Some of these fields are used to configure the Access Workflow and will be seen in practice in the next chapter.

  • Access group name: Name of the access group that corresponds to the rules this group applies. This makes it easier to understand and audit;

  • Enabled: Whether the group is active or not. Disabling a group can reduce the amount of information the user has access to, or reduce the level of security required to access the information;

  • Password previw settings:

    • Users can view a password: Determines that the credential password can be seen by the user;

    • Require reason to view a password: Check if it is necessary to register an excuse to see the password;

    • Requires approval to view a password: Check whether another user will need to act as an approver in order to see the password. Once active, you also need to define for how long this approval will be valid;

    • Approvals required to view: Number of approvals required to approve the operation;

    • Disapprovals required for cancellation: Number of refusals to stop the operation;

    • Approval in levels:* Check whether approvers will be triggered in tiers. This way you can define a hierarchy of approvers;

    • Allow emergency access without approval: Flag whether the applicant has the power to stop the approval workflow by approving the operation himself;

    • Users can change the expiration date by up to: Flag whether the applicant has the power to stop the approval workflow by approving the operation himself; :::info In the credentials display window a button will appear for the user to increase by the time, indicated in this field, their access period. :::

    • Part of the password that will be displayed: Allows the requested password to be displayed fractionally.
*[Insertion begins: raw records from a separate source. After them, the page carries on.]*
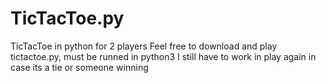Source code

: # TicTacToe.py
TicTacToe in python for 2 players
 Feel free to download and play tictactoe.py, must be runned in python3
I still have to work in play again in case its a tie or someone winning
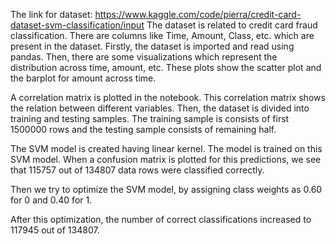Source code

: The link for dataset: https://www.kaggle.com/code/pierra/credit-card-dataset-svm-classification/input The dataset is related to credit card fraud classification. There are columns like Time, Amount, Class, etc. which are present in the dataset. Firstly, the dataset is imported and read using pandas. Then, there are some visualizations which represent the distribution across time, amount, etc. These plots show the scatter plot and the barplot for amount across time.

A correlation matrix is plotted in the notebook. This correlation matrix shows the relation between different variables. Then, the dataset is divided into training and testing samples. The training sample is consists of first 1500000 rows and the testing sample consists of remaining half.

The SVM model is created having linear kernel. The model is trained on this SVM model. When a confusion matrix is plotted for this predictions, we see that 115757 out of 134807 data rows were classified correctly.

Then we try to optimize the SVM model, by assigning class weights as 0.60 for 0 and 0.40 for 1.

After this optimization, the number of correct classifications increased to 117945 out of 134807.
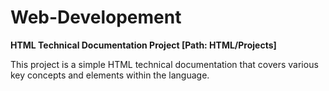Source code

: # Web-Developement

**HTML Technical Documentation Project [Path: HTML/Projects]**

This project is a simple HTML technical documentation that covers various key concepts and elements within the language.
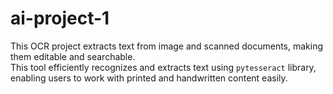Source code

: # ai-project-1
This OCR project extracts text from image and scanned documents, making them editable and searchable.<br>
This tool efficiently recognizes and extracts text using `pytesseract` library, enabling users to work with printed and handwritten content easily.
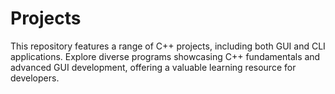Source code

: # Projects
This repository features a range of C++ projects, including both GUI and CLI applications. Explore diverse programs showcasing C++ fundamentals and advanced GUI development, offering a valuable learning resource for developers.
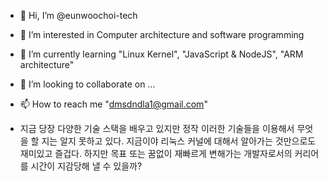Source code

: - 👋 Hi, I’m @eunwoochoi-tech
- 👀 I’m interested in Computer architecture and software programming
- 🌱 I’m currently learning "Linux Kernel", "JavaScript & NodeJS", "ARM architecture"
- 💞️ I’m looking to collaborate on ...
- 📫 How to reach me "dmsdndla1@gmail.com"

- 지금 당장 다양한 기술 스택을 배우고 있지만 정작 이러한 기술들을 이용해서 무엇을 할 지는 알지 못하고 있다. 지금이야 리눅스 커널에 대해서 알아가는 것만으로도 재미있고 즐겁다.
  하지만 목표 또는 꿈없이 재빠르게 변해가는 개발자로서의 커리어를 시간이 지감당해 낼 수 있을까? 
<!---
eunwoochoi-tech/eunwoochoi-tech is a ✨ special ✨ repository because its `README.md` (this file) appears on your GitHub profile.
You can click the Preview link to take a look at your changes.
--->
Members of this group will only have access to the fraction defined in this field. This does not prevent the password from being used by the proxy functionality, since the user does not have access to the password in plain text when using any of our proxy solutions;

  • Remote session settings:

    • Users can start a session: Check if member users are allowed to start a proxy session using the credentials that this group allows access to;

    • Requires reason to start a session: Check if it is necessary to register an excuse to start the proxy session;

    • Requires approval to start a session: Check whether another user will need to act as approver in order to start the proxy session. Once active, you will also need to define how long this approval is valid for;

    • Approvals required: Number of approvals required to approve the operation;

    • Disapprovals required for cancellation: Number of refusals to stop the operation;

    • Approval in levels: Check whether approvers will be triggered in tiers. This way you can define a hierarchy of approvers;

      info

      When using level approval, lower level approvers will initially be notified. Only after approvals have been made by them will higher-level approvers be notified to take their approval actions.

    • Allow emergency access: Flag whether the requester has the power to stop the approval workflow by approving the transaction on its own;

    • Approval in levels: Check whether approvers will be triggered in tiers. This way you can define a hierarchy of approvers;

  • Access request settings: Check the following options

    • Governance ID required when justifying?: Check whether the applicant must enter an ITMS code at the time of justification;

    • Always add the user's manager to approvers?: Check if the user responsible for the user's department should be automatically alerted as an additional approver to this group. Therefore, this user will be alerted together with the other approvers in the tab Approvers.;

These fields, as you may have noticed, determine the rules that must be obeyed by all group members if they want to have access to some privileged information accessible by this group.